Nel pomeriggio di ieri, infatti, una pattuglia dei Carabinieri di Livorno era di ritorno dal funerale della povera moglie del collega, investita il giorno prima sulla 555 fra Mortaiolo e Vicarello (leggi qui). Passando da Guasticce, la pattuglia notava appunto una donna distesa sull’asfalto ed un uomo che indicava una panda grigia che si allontanava.


 

I militari si sono così dati subito all’inseguimento convinti di trovarsi di fronte ad un episodio di omissione di soccorso. Gli stessi hanno anche allertato il 118 (per la donna ferita, ma cosciente) e tutte le pattuglie della zona al fine di intercettare la Panda lanciata a forte velocità.

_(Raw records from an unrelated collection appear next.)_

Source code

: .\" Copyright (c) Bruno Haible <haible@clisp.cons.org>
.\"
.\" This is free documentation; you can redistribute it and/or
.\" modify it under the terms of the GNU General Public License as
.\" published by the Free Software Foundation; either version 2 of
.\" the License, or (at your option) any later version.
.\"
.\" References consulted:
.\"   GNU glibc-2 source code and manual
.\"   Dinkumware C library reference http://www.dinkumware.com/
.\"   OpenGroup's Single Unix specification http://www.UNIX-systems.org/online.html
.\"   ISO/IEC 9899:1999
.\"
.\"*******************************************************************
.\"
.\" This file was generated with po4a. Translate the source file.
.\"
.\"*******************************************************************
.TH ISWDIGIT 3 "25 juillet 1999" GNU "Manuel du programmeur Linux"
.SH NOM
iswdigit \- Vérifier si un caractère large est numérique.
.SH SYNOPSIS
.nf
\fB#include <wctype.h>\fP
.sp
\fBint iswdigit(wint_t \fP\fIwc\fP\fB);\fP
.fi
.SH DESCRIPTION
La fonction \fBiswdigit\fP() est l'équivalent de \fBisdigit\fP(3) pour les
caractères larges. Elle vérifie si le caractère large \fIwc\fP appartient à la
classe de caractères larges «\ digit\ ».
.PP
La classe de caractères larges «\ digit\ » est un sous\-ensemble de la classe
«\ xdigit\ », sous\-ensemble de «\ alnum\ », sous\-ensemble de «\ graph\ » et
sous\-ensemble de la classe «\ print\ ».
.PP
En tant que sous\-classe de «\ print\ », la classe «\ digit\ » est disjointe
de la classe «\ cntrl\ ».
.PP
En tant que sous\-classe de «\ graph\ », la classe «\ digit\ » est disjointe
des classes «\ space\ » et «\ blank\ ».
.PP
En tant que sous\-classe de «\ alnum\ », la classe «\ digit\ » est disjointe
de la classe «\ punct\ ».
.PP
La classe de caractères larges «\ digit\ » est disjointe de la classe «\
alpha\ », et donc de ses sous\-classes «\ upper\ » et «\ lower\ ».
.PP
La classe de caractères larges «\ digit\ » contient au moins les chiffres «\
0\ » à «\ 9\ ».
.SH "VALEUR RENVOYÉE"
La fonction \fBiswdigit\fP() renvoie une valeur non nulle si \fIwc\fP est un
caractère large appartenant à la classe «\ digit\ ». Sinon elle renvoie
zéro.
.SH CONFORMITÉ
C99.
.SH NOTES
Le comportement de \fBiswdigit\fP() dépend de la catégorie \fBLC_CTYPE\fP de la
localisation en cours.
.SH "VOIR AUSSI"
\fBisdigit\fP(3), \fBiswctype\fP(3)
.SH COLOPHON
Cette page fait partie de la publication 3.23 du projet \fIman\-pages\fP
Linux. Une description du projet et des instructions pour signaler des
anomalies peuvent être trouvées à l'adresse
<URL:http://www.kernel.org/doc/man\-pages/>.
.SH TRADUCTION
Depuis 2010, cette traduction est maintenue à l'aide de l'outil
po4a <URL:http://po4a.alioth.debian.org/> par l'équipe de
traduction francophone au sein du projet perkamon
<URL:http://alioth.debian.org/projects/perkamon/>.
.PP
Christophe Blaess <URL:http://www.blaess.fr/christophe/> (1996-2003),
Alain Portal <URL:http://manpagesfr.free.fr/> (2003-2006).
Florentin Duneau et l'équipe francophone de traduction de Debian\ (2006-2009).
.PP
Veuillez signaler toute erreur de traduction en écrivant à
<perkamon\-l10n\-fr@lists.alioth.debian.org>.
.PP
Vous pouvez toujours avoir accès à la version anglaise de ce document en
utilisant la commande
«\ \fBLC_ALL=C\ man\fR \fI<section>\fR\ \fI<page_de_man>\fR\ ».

Nel frattempo, gli uomini della Compagnia livornese accertavano che in realtà non si trattava di omissione do soccorso, ma di rapina impropria; alla donna era stata infatti strappata la catenina d’oro.

 

L’inseguimento si è concluso a Pisa dove, con l’ausilio dei militari del Nucleo Radiomobile di Pisa, la Fiat Panda era stata bloccata e veniva tratto in arresto solo il conducente del mezzo, mentre il passeggero è riuscito a fuggire e far perdere le proprie tracce.